The radical right-wing church planned the protest in response to Jake Bain, the Burroughs football team’s star running back, who garnered press for coming out publicly last October. At the time, Bain told local NBC affiliate KSDK that he came out primarily to help others who were LGBTQ feel more comfortable about disclosing their identity, and to reduce the stigma against openly gay student-athletes.
“Once people realize that me being gay has nothing to do with the kind of person I am — once they figure out who I am as a person — I think they might overcome any type of stereotypes that they may put on me,” Bain said at the time.
But Westboro decided that Bain’s decision to come out was “flaunting” his homosexuality. In a flier promoting their protest, which was scheduled on Monday morning from 7:45 a.m. to 8:15 a.m., the church denounced “Satan’s agenda of planting pride across the land (especially in America’s schools), of the sodomite grapevine slip variety” which they said “has bloomed out of John Burroughs School in the face of the smirking, proud fag child.
“WBC will declare eternal truths on that occasion, the Lord willing, such as: ‘God Hates Fags,’ ‘God Hates Fag Enablers,’ and therefore, ‘God Hates America,’ the latest Sodomite wannabes,” the church’s flier decreed.
But the Westboro protesters soon found themselves outnumbered by hundreds of students and LGBTQ allies, including members of Pride St. Louis, who expressed support for the counter-protest.
The demonstrators held signs and rainbow flags and played music to drown out the noise from the Westboro group, which only numbered in the tens. The students and staff of John Burroughs School tried to avoid directly interacting with the Westboro representatives during the counter-protest. Police officers were on hand just in case the situation escalated, but the dueling protests dispersed without incident.
Bain was later interviewed by St.
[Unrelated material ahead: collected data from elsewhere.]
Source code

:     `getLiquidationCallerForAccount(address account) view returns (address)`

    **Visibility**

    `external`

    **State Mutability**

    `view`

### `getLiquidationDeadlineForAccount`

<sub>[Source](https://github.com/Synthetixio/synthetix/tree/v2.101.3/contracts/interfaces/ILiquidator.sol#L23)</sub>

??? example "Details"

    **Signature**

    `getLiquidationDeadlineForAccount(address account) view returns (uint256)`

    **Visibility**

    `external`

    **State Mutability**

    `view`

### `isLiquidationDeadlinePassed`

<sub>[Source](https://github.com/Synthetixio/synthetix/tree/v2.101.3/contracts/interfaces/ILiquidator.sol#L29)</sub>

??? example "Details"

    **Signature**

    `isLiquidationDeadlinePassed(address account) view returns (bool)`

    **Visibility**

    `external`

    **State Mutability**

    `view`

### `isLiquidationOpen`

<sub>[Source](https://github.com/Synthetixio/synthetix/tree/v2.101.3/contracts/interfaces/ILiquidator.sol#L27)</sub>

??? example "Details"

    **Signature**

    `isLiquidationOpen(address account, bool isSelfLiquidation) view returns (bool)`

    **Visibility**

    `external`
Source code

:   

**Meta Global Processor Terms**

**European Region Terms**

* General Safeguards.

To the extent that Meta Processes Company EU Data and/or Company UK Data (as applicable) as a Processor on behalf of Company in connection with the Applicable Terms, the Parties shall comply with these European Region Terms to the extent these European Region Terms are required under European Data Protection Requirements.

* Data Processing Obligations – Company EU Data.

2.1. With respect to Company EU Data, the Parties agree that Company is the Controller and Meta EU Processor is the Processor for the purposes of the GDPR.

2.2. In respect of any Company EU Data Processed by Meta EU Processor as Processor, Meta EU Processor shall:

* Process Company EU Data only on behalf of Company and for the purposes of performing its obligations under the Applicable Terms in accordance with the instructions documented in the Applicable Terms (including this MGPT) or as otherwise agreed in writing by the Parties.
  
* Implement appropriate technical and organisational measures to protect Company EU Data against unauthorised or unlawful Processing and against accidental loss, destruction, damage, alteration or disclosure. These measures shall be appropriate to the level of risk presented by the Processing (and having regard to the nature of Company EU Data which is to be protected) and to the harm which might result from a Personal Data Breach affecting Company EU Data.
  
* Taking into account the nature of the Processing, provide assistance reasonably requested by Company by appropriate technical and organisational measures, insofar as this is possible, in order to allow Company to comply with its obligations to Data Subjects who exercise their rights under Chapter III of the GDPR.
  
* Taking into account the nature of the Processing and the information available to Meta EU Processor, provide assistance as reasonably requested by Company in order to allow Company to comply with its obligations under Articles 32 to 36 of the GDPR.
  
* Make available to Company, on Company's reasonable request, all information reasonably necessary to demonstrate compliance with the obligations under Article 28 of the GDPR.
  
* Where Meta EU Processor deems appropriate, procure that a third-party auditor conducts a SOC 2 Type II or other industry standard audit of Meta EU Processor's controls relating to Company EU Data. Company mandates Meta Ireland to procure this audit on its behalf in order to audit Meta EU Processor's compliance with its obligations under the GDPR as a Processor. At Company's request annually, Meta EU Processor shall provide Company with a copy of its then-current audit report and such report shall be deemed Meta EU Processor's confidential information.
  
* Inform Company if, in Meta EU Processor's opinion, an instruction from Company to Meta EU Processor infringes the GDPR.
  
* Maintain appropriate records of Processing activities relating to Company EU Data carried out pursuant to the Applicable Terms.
Louis affiliate FOX 2, and said he was grateful for the support from his fellow students.
“We’ve had a lot of videos from alumni that have showed their support and we’ve had our own little Pride Parade inside,” Bain said. “The fact that there’s people that I’ve never even met or made connections with that are willing to come out here in the cold and show their support for me and my whole community is just really special.”